Cathy Wilkes—known for her unsettling sculptural installations—to represent UK at 2019 Venice Biennale

The artist was nominated for the Turner Prize in 2008 and has just closed her first major retrospective at MoMA PS1

Installation view of Cathy Wilkes, Untitled (2012) at MoMA PS1 (22 October 2017-11 March 2018) Image courtesy MoMA PS1. Photo: Pablo Enriquez. Gift of the Speyer Family Foundation and Mrs. Saidie A. May (by exchange). Courtesy of the artist and the Modern Institute/Toby Webster Ltd, Glasgow

The Glasgow-based, northern Irish artist Cathy Wilkes will represent Britain at the 2019 Venice Biennale (11 May-24 November 2019), following in the footsteps of Sarah Lucas (2015) and Phyllida Barlow (2017).
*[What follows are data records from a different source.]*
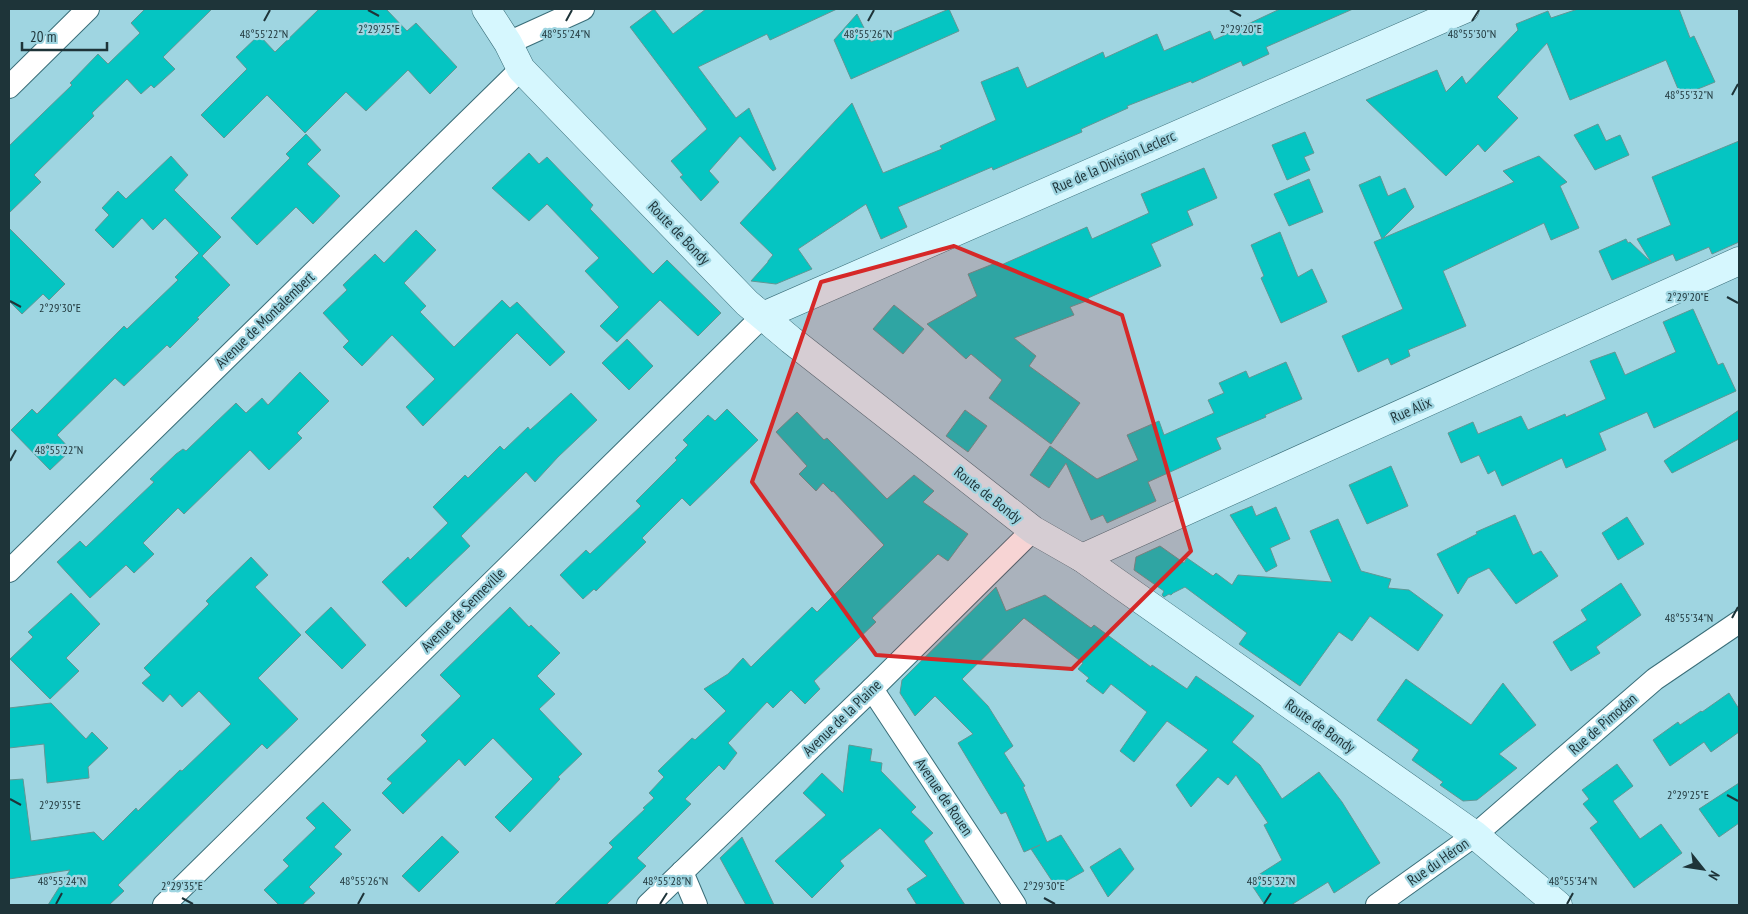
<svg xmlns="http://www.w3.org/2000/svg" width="1748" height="914" font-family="'PT Sans Narrow',sans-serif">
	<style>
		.building { fill: #05c5c2; stroke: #609795 }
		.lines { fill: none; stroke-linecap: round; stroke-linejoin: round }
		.street-casing { stroke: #3a6e79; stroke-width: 24 }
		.secondary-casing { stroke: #3a6e79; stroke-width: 29 }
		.street { stroke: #fff; stroke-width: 22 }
		.secondary { stroke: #d6f7fe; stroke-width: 28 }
		.marked { fill: #d62828; fill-opacity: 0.2; stroke: #d62828; stroke-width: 4; stroke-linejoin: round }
		.ticks { fill: none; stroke: #1e3439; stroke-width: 2 }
		.labels { text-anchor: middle; stroke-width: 4.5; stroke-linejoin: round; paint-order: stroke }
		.street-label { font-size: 15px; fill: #1e3439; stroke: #9fd5e1 }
		.ticks-label { font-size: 12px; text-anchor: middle; fill: #1e3439; stroke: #9fd5e1; stroke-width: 4.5; stroke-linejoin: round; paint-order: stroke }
	</style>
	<rect width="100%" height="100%" fill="#9fd5e1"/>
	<g class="building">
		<polygon points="145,9 212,9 163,57 175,69 154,88 151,85 141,94 127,79 92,113 94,116 34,175 41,182 9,213 9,146 72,85 70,83 98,54 108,64 140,33 131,23"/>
		<polygon points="319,9 386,9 407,31 416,23 457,67 430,94 408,70 366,111 346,92 305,133 267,95 224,138 201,115 247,69 236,57 259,35 275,52"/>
		<polygon points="654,9 673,34 706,9 837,9 770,40 767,34 698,67 736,118 749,108 776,169 773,171 740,136 709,171 719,182 701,201 680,177 683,175 671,161 707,129 630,27"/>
		<polygon points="949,9 959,31 851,79 834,40 857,14 871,42"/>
		<polygon points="1280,9 1353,9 1266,47 1269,54 1243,66 1241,61 1192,83 1191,81 1127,106 1128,108 1081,129 1082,132 993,170 992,167 898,207 907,227 881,239 866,204 798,249 812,269 776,284 751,281 768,262 768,261 773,255 740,223 852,103 883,173 942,149 940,146 996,120 981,82 1018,67 1027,88 1103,52 1105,58 1157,34 1164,51 1210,31 1214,40"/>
		<polygon points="1578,9 1679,9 1690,38 1694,36 1715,82 1681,96 1666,60 1570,100 1547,43 1497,97 1518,118 1485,152 1478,144 1446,176 1366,100 1437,70 1446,92 1462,76 1466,84 1518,30 1516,24 1548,11 1551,18"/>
		<polygon points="1598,124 1606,141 1620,135 1629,155 1595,170 1574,135"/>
		<polygon points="1305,132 1314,153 1304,157 1310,170 1287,180 1272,145"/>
		<polygon points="306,134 321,150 307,164 340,196 313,224 296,207 257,245 231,218 290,158 286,154"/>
		<polygon points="1739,141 1739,242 1712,254 1709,247 1676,261 1673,254 1612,280 1599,251 1626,239 1628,243 1630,242 1651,262 1637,239 1671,225 1652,177"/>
		<polygon points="529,153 539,164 547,157 593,205 590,209 653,274 667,260 721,313 698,336 660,300 617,342 600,326 619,307 585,271 599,258 547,204 529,221 492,188"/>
		<polygon points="171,156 188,175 174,190 221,237 202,256 230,285 197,318 199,319 170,348 167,345 124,386 115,378 57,435 71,450 50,470 11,430 32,409 37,414 124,326 127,329 178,280 175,277 199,253 165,218 153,230 142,218 113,248 95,230 109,215 102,208 118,191 126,199"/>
		<polygon points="1539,156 1567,182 1560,186 1579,228 1551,240 1544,223 1443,271 1466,326 1408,350 1410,356 1391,365 1388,358 1358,372 1342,336 1403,309 1374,242 1514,182 1503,171"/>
		<polygon points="1204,168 1217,198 1187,211 1193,225 1151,244 1161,266 1088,298 1089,300 1070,307 1074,315 1014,338 1036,356 1029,366 1080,403 1051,444 989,398 1002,380 971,354 966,359 927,324 977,296 968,274 998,262 999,266 1087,227 1092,239 1149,213 1141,194"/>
		<polygon points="1380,176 1388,196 1405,188 1414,207 1382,239 1359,185"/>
		<polygon points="1309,179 1323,212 1289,226 1274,194"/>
		<polygon points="9,228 65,284 49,300 43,294 22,314 9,301"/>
		<polygon points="416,230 436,250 404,283 426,306 420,312 454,347 502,300 510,308 517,302 565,352 550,366 517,333 423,426 406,407 435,379 392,335 362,366 343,347 349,341 323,313 347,290 343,285 375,254 384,263"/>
		<polygon points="1280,232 1298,277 1312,269 1327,302 1281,323 1261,278 1264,276 1251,245"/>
		<polygon points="894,305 924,329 903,354 873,329"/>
		<polygon points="1693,309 1718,365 1723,363 1736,391 1654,428 1647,412 1599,433 1606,450 1566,468 1562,458 1502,486 1495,470 1488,474 1479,455 1461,463 1448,433 1473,422 1478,434 1521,416 1528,430 1565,414 1566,417 1606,399 1590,361 1615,352 1625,375 1676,352 1663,322"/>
		<polygon points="627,339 653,366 629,390 602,363"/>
		<polygon points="1286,362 1302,399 1265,415 1266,417 1216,438 1221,449 1148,482 1156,501 1107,523 1103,515 1091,520 1066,463 1049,488 1030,475 1050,446 1097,479 1138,460 1127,435 1159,421 1164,435 1214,413 1208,400 1224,393 1219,383 1246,371 1249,378"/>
		<polygon points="300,372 329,401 297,433 302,438 269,470 250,450 184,514 178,508 143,543 154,554 134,573 126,565 90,598 57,562 80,541 86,547 154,482 150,479 176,454 183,449 186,451 236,403 246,413 262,398 268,405"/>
		<polygon points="571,393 597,420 558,457 535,482 526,472 461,536 470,546 406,607 382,582 408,557 410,560 448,523 433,507 465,475 468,478 500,446 504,450 528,427 530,430"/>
		<polygon points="727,409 758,440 690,506 682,498 642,538 646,542 596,591 594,589 583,599 560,575 586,550 590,554 641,506 636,501 677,460 675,458 688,445 683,440 708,415 715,421"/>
		<polygon points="965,410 987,426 968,452 946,436"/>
		<polygon points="1739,410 1739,439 1672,473 1664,461"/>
		<polygon points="797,412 824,440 827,438 887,499 914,475 934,491 923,502 968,534 948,561 938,554 872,618 876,622 814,681 820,689 805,704 791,690 773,708 767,702 728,743 737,753 724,770 719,765 685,799 691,804 637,858 646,866 606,905 554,905 613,847 609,843 645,809 643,808 654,798 649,793 664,777 658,771 692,738 695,740 726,711 704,689 728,674 743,658 751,667 812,607 817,612 884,545 833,491 832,492 823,483 816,491 799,474 807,466 776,432"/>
		<polygon points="1391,466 1408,506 1367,524 1349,485"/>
		<polygon points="1252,506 1256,516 1276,507 1290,539 1270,548 1277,566 1266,572 1230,515"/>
		<polygon points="1515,515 1533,555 1541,551 1558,576 1516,604 1489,568 1468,578 1458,594 1437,554 1477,534 1476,532"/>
		<polygon points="1627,517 1644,544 1618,560 1602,533"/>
		<polygon points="1338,519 1361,571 1391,579 1388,588 1409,590 1443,615 1418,651 1370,616 1352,641 1339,632 1300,686 1239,644 1247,633 1185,587 1173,593 1171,595 1169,594 1164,597 1162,595 1164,591 1134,570 1136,557 1160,546 1184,563 1187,558 1213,576 1216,573 1232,585 1238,575 1332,582 1310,531"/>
		<polygon points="251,557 268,575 255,587 301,635 258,678 298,719 267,749 262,744 118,885 124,891 109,905 48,905 70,870 9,879 9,780 23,779 31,841 94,832 103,841 136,808 138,811 180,770 182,771 231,724 199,691 182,707 170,694 163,702 142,683 151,675 144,668 209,604 206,601"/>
		<polygon points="1621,583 1641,615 1596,647 1600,653 1571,671 1553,642 1587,620 1581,610"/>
		<polygon points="996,587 1006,611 1045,595 1091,628 1094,625 1151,667 1152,665 1187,689 1196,676 1254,716 1232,742 1260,765 1282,799 1319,772 1342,802 1380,863 1334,893 1328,882 1291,905 1265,905 1249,881 1282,860 1264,825 1268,823 1236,775 1228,785 1218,777 1191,807 1176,785 1208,750 1167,721 1134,762 1120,751 1147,712 1111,684 1103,694 1086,681 1089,678 1078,669 1083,663 1024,618 962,679 988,706 1013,746 1004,753 1025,786 1023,787 1047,842 1061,835 1084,871 1056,887 1031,849 1040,845 1024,852 1006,812 1001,814 958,743 973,734 935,696 915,716 900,693 902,680"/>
		<polygon points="71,593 100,624 66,658 79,671 50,699 10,659 33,637 28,632"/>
		<polygon points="331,607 366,645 342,669 305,632"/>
		<polygon points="510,607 529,627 531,625 560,653 537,676 555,694 539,709 582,754 558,777 560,779 510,832 495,817 533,779 493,738 465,766 459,759 403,814 382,793 392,783 387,779 427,741 421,735 461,696 440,675"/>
		<polygon points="1406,679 1471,725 1503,683 1536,725 1499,754 1517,768 1477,800 1463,801 1440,785 1443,782 1412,760 1419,750 1377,720"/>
		<polygon points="1729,693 1739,709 1739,732 1711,752 1704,742 1670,766 1653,740 1678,722 1680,725 1701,711 1702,712"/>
		<polygon points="51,703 86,739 92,732 108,748 88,767 89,778 47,783 44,744 9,748 9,708"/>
		<polygon points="849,745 872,749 870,761 882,763 881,771 916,807 911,812 933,833 924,841 965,905 917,905 907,889 927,876 880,828 840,861 844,866 812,898 775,861 826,815 803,793 822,773 843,793"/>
		<polygon points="1617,764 1633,786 1613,801 1640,839 1661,824 1682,853 1634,888 1590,828 1598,822 1583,804 1589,799 1582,790"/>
		<polygon points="1739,783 1739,823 1719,837 1699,809"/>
		<polygon points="323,802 351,830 334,847 342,854 309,887 315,893 302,905 279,905 264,890 289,866 283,860 316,828 306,818"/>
		<polygon points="442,836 459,852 419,892 402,876"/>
		<polygon points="742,837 774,905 746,905 720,858"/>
		<polygon points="1120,848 1134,869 1108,897 1090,867"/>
	</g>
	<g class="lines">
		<defs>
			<g id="street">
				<polyline points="508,43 583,9"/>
				<polyline points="9,87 88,9"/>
				<polyline points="9,571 521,69"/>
				<polyline points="872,689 1015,905"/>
				<polyline points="682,872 696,905"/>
				<polyline points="164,905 763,316"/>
				<polyline points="648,905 872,689 1033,530"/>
				<polyline points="1377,905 1475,835 1655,679 1739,622"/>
			</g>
			<g id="secondary">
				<polyline points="486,9 508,43 521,69 747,303 791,340 1033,530 1082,558 1475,835 1558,905"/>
				<polyline points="763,316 1465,9"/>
				<polyline points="1082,558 1739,261"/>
			</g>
		</defs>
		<use href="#street" class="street-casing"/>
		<use href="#secondary" class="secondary-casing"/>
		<use href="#street" class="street"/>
		<use href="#secondary" class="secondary"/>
	</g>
	<path class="marked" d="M 954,246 L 1122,315 L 1191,551 L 1072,669 L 876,655 L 752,482 L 821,282 Z"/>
	<path class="ticks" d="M 368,10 L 379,16M 1230,10 L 1241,16M 264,21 L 270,10M 566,21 L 572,10M 868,21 L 874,10M 1472,21 L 1479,10M 1732,95 L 1738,84M 1727,297 L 1738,303M 10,301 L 21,307M 10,461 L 16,450M 1732,618 L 1738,607M 1727,795 L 1738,801M 10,799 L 21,805M 182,898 L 193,904M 1044,898 L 1055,904M 56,904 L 62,893M 358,904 L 364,893M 660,904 L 667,893M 1264,904 L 1271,893M 1567,904 L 1573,893"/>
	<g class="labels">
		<g class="street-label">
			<text transform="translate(1114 162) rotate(-24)" y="5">Rue de la Division Leclerc</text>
			<text transform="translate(679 233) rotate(46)" y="5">Route de Bondy</text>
			<text transform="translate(265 320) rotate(-44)" y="5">Avenue de Montalembert</text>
			<text transform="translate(1411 410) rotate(-24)" y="5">Rue Alix</text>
			<text transform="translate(988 495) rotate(38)" y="5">Route de Bondy</text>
			<text transform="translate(463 610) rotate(-45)" y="5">Avenue de Senneville</text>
			<text transform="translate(842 718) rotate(-44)" y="5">Avenue de la Plaine</text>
			<text transform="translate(1603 724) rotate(-41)" y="5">Rue de Pimodan</text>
			<text transform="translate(1320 726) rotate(35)" y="5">Route de Bondy</text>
			<text transform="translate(944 797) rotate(56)" y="5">Avenue de Rouen</text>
			<text transform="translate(1438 862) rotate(-35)" y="5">Rue du Héron</text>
		</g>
	</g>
	<g class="ticks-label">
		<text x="379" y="33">2°29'25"E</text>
		<text x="1241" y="33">2°29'20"E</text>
		<text x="264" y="38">48°55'22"N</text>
		<text x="566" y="38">48°55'24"N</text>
		<text x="868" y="38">48°55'26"N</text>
		<text x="1472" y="38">48°55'30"N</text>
		<text x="1689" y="99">48°55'32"N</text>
		<text x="1688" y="301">2°29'20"E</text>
		<text x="60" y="312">2°29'30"E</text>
		<text x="59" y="454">48°55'22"N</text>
		<text x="1689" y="622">48°55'34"N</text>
		<text x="1688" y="799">2°29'25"E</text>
		<text x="60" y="809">2°29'35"E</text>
		<text x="62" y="885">48°55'24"N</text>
		<text x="364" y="885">48°55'26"N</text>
		<text x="667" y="885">48°55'28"N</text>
		<text x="1271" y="885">48°55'32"N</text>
		<text x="1573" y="885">48°55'34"N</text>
		<text x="182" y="890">2°29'35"E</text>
		<text x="1044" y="890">2°29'30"E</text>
	</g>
	<rect width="1748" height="914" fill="none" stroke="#1e3439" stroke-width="20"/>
	<g transform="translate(1703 869) rotate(120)" stroke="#9fd5e1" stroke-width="4" paint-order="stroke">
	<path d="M0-4L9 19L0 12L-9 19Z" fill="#1e3439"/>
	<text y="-8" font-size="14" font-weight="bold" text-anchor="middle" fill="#1e3439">N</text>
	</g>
	<path d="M22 42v8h85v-8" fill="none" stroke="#1e3439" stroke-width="2.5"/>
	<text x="30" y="42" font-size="15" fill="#1e3439" stroke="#9fd5e1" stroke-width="4" paint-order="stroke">20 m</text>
</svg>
Wilkes is known for her eclectic sculptural installations, using materials ranging from food packets to hat boxes and vegetable peelers.

Emma Dexter, the director of visual arts at the British Council, said at a press briefing held today that Wilkes highlights the “vulnerability and fragility of human life” (the British Council has been responsible for the British Pavilion since 1937). Zoe Whitley, the curator of contemporary international art at Tate, will oversee the pavilion presentation. “Wilkes is already thinking about the changes in emotional register from room to room [of the pavilion],” Whitley says.

Wilkes has shown in Venice before, participating in the group show Selective Memory held at the Scotland+Venice pavilion in 2005. Her work Untitled (2013) was also seen in The Encyclopaedic Palace presentation in the Arsenale at the 2013 Venice Biennale. She was nominated for the Turner Prize in 2008.

The British Pavilion in Venice John Riddy

Fiona Bradley, the director of the Fruitmarket Gallery in Edinburgh and one of the nine members of the British Pavilion selection committee, stressed that Wilkes was selected through a “democratic process” (each member of the committee submits six names).

Asked if Wilkes could be considered a surprise choice, Bradley highlighted the impact of an exhibition at MoMA PS1 in New York that closed in March, which included around 50 works by Wilkes drawn from private and public collections. The show was part of the inaugural Maria Lassnig Prize for mid-career artists, awarded to Wilkes in January last year.

“What gives her sculptures such force is not merely the thematic evocations of loss and distance, but also the generosity with which she presents them. True mastery, she suggests, lies in letting anxieties go,” said Jason Farago in a review of the PS1 exhibition in the New York Times.

Hugh Mulholland, the senior curator at the Mac in Belfast and another member of the British Pavilion selection committee, says that “there is something poignant about Wilkes’s work. She comments on really pressing social issues in a small way." In December, the director of London’s Hayward Gallery, Ralph Rugoff, was named the artistic director of the 2019 Biennale.